Berdasarkan data Kementerian BUMN akhir tahun 2010, total dana PKBL yang disalurkan oleh 142 BUMN mencapai Rp. 17.700.000.000.000,- (tujuh belas triliun tujuh ratus miliar rupiah), dimana total dana PKBL tersebut disalurkan dalam
bentuk program kemitraan sebesar Rp. 14.300.000.000.000,- (empat belas triliun tiga ratus miliar rupiah) dan bina lingkungan sebesar Rp. 3.400.000.000.000,- (tiga triliun empat ratus miliar rupiah). Keberadaan dana sebesar ini apabila dimanfaatkan secara baik tentu dapat menjadi satu kekuatan besar pembangunan di Indonesia.133
Selain Peraturan Menteri Negara BUMN No. Per-05/MBU/2007, ada juga Surat Edaran Menteri Negara BUMN No.
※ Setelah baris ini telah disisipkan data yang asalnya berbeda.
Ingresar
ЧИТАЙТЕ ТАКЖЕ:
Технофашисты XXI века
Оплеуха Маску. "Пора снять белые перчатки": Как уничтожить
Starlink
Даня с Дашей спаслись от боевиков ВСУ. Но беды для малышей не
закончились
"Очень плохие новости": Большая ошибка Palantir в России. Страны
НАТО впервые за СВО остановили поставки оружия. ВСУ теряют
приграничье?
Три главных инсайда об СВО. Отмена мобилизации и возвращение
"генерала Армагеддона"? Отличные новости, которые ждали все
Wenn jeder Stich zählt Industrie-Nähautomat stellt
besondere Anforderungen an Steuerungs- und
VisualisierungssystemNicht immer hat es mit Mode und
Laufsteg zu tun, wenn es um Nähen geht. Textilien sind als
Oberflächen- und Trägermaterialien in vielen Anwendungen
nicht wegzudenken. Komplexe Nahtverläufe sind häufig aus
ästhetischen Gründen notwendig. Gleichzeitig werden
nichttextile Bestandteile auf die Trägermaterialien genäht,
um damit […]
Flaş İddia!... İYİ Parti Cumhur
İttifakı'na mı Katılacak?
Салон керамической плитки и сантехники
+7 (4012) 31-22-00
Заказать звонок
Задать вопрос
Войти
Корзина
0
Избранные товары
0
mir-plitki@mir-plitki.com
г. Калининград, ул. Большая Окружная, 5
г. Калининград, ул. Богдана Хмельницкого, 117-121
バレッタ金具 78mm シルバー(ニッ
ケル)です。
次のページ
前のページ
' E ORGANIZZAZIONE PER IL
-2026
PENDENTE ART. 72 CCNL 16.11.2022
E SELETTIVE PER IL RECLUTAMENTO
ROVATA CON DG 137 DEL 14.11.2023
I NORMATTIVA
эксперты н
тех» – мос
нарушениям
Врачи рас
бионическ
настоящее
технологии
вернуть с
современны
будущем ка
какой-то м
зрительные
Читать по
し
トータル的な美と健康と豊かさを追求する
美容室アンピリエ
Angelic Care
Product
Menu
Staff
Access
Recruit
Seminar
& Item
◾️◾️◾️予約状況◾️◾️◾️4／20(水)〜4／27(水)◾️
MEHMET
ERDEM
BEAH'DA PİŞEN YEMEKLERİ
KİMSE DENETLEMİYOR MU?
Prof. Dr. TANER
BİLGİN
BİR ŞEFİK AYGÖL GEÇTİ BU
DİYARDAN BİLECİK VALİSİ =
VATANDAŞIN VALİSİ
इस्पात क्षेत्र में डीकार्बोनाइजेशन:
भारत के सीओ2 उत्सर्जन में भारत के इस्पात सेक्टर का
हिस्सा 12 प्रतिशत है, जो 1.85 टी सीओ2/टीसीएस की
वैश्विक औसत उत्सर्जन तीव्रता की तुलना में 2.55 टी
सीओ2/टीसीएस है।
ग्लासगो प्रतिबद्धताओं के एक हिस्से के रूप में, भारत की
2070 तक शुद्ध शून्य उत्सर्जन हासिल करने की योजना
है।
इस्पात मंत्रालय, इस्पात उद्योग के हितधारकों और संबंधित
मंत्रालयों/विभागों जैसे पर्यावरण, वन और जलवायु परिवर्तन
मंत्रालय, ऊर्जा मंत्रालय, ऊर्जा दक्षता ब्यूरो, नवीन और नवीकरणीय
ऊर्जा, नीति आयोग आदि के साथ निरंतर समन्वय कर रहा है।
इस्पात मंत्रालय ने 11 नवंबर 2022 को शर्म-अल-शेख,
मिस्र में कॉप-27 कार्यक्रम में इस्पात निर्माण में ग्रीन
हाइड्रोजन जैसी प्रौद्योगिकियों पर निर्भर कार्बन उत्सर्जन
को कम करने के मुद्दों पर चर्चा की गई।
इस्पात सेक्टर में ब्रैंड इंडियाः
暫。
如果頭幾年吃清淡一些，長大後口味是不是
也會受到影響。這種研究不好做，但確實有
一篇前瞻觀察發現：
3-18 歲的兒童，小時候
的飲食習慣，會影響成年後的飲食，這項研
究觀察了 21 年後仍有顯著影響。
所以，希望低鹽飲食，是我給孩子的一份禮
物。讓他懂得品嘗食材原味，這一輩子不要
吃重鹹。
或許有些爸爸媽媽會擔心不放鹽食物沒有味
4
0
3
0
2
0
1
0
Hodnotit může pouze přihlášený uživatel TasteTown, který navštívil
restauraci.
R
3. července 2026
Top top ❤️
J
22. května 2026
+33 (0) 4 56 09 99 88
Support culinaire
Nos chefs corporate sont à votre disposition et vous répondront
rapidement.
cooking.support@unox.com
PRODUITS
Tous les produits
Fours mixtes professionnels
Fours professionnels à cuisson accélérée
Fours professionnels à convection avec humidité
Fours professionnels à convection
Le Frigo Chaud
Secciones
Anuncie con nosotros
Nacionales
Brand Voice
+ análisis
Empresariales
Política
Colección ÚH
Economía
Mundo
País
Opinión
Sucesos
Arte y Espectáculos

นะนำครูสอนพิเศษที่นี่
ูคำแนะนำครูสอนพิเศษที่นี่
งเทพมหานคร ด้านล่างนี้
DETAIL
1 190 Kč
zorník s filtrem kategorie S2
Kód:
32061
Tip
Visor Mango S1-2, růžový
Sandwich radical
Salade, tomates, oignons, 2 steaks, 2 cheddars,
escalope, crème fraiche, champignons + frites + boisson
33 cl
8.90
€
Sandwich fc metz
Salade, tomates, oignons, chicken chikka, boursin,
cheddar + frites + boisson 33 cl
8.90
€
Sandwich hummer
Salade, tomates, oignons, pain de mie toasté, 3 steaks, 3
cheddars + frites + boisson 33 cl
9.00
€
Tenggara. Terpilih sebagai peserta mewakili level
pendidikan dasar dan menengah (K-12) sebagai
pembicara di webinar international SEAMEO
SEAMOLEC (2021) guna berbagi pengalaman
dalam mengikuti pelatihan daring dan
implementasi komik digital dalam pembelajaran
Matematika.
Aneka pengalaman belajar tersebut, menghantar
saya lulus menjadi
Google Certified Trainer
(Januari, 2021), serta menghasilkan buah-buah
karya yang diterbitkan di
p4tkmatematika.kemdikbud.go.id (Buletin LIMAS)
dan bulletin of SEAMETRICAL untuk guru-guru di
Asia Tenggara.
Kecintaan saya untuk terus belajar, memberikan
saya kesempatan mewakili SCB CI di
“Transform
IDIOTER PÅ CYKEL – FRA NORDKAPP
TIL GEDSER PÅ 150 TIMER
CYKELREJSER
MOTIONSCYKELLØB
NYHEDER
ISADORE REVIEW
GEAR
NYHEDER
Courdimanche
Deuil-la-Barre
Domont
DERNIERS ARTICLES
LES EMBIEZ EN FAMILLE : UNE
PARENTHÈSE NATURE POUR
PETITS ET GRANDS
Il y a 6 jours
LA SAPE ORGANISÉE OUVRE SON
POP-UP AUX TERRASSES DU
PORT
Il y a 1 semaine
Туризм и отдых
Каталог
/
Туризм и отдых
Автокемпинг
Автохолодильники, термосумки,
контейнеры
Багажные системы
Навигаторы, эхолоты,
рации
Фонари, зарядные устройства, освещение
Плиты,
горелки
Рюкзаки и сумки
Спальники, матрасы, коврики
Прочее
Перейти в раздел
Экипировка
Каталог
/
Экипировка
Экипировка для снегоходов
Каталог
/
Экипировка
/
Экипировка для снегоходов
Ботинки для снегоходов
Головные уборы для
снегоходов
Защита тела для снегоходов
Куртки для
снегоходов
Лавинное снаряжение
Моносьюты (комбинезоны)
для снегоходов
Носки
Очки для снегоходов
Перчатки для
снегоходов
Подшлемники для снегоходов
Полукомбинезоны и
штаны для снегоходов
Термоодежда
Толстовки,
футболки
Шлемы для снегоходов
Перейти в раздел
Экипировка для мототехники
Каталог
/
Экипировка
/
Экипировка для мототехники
SE-07/MBU/2008 tentang Pelaksanaan PKBL dan Penerapan Pasal 74 Undang-Undang No. 40 Tahun 2007 tentang Perseroan Terbatas yang berisikan sebagai berikut :
1. “Bagi BUMN yang sudah melakukan alokasi biaya untuk Bina Wilayah atau yang sejenis sebelum terbitnya Undang-Undang No. 40 Tahun 2007 (UUPT), maka dalam pelaksanaannya agar dilakukan sesuai dengan mekanisme korporasi dengan memperhatikan prinsip-prinsip good corporate governance
(GCG);
2. Bagi BUMN yang sumber dana Program Kemitraan dan Bina Lingkungan (PKBL)-nya berasal dari penyisihan laba, maka tetap melaksanakan PKBL sesuai dengan alokasi dana yang disetujui RUPS;
3. Bagi BUMN yang sumber dana Program Kemitraan dan/atau Bina Lingkungan (PKBL)-nya dibebankan menjadi biaya perusahaan sebagai pelaksanaan Pasal 74 UUPT, maka dalam pelaksanaannya agar tetap berpedoman pada Peraturan Menteri Negara BUMN No. Per-05/MBU/2007, sampai adanya penetapan lebih lanjut dari Menteri Negara BUMN”.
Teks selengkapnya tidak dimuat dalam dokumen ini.